=== DOCUMENT TEXT ===

Jesus in His revelation of the Father’s will warns men of the consequences of sin and announces that He is the solution to the great problem of human sin. He has come to bring life and union with the Father. The message of the gospel is that by His Death, Burial and Resurrection, He provides forgiveness of sin, justification before the divine law, propitiation of the wrath of God, and reconciliation with the Father. Yet the benefits of His work are not automatically conferred on all men, for the great stress of the New Testament is that men must hear the gospel and must believe it.

The last book of the Bible warns that the rejection of the way to life leads to a ‘second death’ (Rev. 2:11, 20:11–15, 21:5–8). The terrible destiny of those who rebel against God or the unbelievers is the ‘second death’ or ‘the lake of fire’ (20:14). In popular language, it is often called ‘going to hell’. Dante in his Divine Comedy, reports a sign at the top of the gate at the entrance to hell: ‘Leave every hope, ye who enter’.1 In some circles, it is becoming increasingly popular to deny the teaching of eternal punishment of sin and to adopt some form of universalism.

This article will argue that the God of love will punish the unbeliever with eternal separation from Himself. The other articles in this issue must do the work necessary to show that the teaching of the church has been consistent in affirming the eternal lostness of the ungodly. They must also carry the weight to demonstrate that all compromise solutions (purgatory, limbo, annihilationism, conditional immortality, second chance views, ultimate restorationism, agnosticism, etc.) are wrong exegetically and theologically. The assignment for this article is to deal with the problem of universalism from the viewpoint of apologetics.

=== DATA TO PROCESS ===

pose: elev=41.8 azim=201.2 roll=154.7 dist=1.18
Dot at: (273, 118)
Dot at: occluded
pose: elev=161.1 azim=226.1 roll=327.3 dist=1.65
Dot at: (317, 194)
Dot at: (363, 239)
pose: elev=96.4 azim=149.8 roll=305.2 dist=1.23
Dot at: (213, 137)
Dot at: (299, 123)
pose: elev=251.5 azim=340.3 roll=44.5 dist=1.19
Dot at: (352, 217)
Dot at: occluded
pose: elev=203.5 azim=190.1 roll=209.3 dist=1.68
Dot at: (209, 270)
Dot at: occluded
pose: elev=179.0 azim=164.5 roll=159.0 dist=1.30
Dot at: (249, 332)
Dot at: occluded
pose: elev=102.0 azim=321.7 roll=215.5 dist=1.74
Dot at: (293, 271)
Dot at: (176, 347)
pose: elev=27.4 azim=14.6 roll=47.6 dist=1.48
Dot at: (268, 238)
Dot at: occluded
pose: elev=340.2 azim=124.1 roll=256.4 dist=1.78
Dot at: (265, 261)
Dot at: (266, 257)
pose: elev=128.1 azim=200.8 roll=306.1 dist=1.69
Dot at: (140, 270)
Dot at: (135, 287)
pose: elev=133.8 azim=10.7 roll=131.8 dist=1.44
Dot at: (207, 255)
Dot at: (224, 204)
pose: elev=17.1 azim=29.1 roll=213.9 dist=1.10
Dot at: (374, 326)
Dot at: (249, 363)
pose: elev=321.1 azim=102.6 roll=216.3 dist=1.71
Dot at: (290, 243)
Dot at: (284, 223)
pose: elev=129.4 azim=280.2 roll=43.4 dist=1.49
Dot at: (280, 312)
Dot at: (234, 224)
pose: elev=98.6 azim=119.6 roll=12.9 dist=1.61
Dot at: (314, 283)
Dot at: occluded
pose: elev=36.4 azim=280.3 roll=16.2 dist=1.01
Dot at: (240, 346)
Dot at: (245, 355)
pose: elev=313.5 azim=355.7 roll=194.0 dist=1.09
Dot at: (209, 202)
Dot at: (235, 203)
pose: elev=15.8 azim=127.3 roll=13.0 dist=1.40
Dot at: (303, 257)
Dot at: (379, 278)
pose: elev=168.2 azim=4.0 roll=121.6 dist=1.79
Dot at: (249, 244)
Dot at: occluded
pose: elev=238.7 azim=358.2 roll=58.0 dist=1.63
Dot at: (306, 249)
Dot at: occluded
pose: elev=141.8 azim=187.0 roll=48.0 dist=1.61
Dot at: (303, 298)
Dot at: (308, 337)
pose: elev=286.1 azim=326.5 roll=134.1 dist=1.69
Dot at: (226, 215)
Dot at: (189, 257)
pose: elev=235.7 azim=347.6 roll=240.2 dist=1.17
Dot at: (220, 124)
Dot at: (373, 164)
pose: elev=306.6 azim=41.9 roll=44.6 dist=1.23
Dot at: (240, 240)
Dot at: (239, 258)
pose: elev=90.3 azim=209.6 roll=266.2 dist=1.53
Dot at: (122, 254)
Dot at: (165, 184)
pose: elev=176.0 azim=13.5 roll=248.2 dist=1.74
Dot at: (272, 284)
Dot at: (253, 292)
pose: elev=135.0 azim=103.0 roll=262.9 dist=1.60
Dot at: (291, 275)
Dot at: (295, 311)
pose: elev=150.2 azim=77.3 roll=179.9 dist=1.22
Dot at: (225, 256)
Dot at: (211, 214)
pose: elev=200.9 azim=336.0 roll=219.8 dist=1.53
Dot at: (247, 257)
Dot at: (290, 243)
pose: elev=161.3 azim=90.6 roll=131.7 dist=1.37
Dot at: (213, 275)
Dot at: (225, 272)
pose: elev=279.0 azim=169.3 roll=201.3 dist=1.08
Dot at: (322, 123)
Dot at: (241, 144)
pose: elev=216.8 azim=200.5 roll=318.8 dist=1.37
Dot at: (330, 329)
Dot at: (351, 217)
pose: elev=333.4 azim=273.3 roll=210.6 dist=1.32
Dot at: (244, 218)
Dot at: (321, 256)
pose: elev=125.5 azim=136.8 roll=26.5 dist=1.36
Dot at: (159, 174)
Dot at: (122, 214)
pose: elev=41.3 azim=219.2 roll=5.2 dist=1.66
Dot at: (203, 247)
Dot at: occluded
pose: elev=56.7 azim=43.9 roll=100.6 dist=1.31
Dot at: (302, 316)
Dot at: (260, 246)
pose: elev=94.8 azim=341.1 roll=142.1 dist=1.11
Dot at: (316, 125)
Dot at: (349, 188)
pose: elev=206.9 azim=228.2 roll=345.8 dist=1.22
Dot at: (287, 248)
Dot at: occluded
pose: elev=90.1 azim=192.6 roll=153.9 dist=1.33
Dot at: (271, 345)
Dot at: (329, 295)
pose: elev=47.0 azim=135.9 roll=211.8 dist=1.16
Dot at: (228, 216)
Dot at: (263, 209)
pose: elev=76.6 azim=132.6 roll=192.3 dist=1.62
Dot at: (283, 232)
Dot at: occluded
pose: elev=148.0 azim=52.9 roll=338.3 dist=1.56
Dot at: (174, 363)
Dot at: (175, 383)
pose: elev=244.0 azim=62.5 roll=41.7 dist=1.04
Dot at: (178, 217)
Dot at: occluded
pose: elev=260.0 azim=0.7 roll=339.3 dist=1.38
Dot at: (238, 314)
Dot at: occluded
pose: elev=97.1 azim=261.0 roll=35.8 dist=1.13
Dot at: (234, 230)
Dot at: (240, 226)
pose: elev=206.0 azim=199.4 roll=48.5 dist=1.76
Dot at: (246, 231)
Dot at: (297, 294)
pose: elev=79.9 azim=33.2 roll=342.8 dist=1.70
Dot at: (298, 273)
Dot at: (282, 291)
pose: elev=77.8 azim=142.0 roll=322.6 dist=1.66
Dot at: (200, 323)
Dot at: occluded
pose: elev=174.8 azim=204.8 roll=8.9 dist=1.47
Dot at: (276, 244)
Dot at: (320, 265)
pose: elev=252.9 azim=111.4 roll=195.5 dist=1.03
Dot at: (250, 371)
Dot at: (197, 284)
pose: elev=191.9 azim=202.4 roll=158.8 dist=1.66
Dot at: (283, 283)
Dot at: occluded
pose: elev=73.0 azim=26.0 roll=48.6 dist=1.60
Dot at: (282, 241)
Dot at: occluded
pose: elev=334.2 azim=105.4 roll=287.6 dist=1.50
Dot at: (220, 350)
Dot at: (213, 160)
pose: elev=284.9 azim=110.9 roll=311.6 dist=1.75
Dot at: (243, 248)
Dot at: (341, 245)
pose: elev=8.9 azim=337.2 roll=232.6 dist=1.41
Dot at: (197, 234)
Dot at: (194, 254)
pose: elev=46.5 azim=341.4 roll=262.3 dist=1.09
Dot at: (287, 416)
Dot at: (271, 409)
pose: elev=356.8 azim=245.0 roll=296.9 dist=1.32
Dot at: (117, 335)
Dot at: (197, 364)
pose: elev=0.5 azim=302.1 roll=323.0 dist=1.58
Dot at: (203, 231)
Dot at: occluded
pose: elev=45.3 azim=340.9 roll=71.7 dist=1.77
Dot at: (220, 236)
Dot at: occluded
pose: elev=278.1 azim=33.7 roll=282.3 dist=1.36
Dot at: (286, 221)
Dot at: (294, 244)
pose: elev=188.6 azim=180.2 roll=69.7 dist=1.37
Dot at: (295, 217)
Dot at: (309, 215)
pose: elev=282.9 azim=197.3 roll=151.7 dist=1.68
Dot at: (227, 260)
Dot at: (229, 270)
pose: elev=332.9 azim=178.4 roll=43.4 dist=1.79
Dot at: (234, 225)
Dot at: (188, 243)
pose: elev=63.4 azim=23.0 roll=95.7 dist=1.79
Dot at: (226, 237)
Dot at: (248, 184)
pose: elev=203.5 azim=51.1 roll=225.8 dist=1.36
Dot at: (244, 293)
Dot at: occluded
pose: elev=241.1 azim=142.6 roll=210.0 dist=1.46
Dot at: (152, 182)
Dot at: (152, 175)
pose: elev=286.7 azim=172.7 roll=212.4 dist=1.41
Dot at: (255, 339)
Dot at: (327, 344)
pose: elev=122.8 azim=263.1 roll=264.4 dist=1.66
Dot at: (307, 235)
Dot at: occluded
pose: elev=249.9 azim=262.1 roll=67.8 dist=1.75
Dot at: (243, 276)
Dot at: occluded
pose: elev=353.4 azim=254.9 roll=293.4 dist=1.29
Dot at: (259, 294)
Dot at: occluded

===

*ACTIONS TO TAKE*.
a. Copy the entries word for word, starting at the line that contains "pose: elev=282.9 azim=197.3" and ending with the last line of the entries, with both of those lines included.
b. Extend the passage on universalism and eternal punishment, picking up right after its final sentence.

*IN RESPONSE*.
a.
pose: elev=282.9 azim=197.3 roll=151.7 dist=1.68
Dot at: (227, 260)
Dot at: (229, 270)
pose: elev=332.9 azim=178.4 roll=43.4 dist=1.79
Dot at: (234, 225)
Dot at: (188, 243)
pose: elev=63.4 azim=23.0 roll=95.7 dist=1.79
Dot at: (226, 237)
Dot at: (248, 184)
pose: elev=203.5 azim=51.1 roll=225.8 dist=1.36
Dot at: (244, 293)
Dot at: occluded
pose: elev=241.1 azim=142.6 roll=210.0 dist=1.46
Dot at: (152, 182)
Dot at: (152, 175)
pose: elev=286.7 azim=172.7 roll=212.4 dist=1.41
Dot at: (255, 339)
Dot at: (327, 344)
pose: elev=122.8 azim=263.1 roll=264.4 dist=1.66
Dot at: (307, 235)
Dot at: occluded
pose: elev=249.9 azim=262.1 roll=67.8 dist=1.75
Dot at: (243, 276)
Dot at: occluded
pose: elev=353.4 azim=254.9 roll=293.4 dist=1.29
Dot at: (259, 294)
Dot at: occluded

b.
Apologetics deals with the defense of Christianity. However there is considerable difference among Christians on the task and method of the discipline. For some it is a philosophical skill and practice. For others it is a kind of Systematic Theology. Barth once said, ‘Apologetics takes unbelief too seriously and it does not take faith seriously enough.’ Along the same line, Ned Stonehouse remarked that an exposition of the truth cannot fail to be a defense of the truth at the same time. The relevance of this position to the current set of articles needs to be explored a bit. If the exegetical, historical and systematic articles demonstrate clearly that Christ taught eternal punishment of some and that the teaching of the Scriptures is plainly against universalism, then what is the need of apologetics? But what if the Scriptures are not clear on this issue? (a position which I do not hold). Could apologetics make clear what the Scripture does not? Should Christians take a position on so crucial an issue if the text is not specific? I think that the proper answer is no in both cases.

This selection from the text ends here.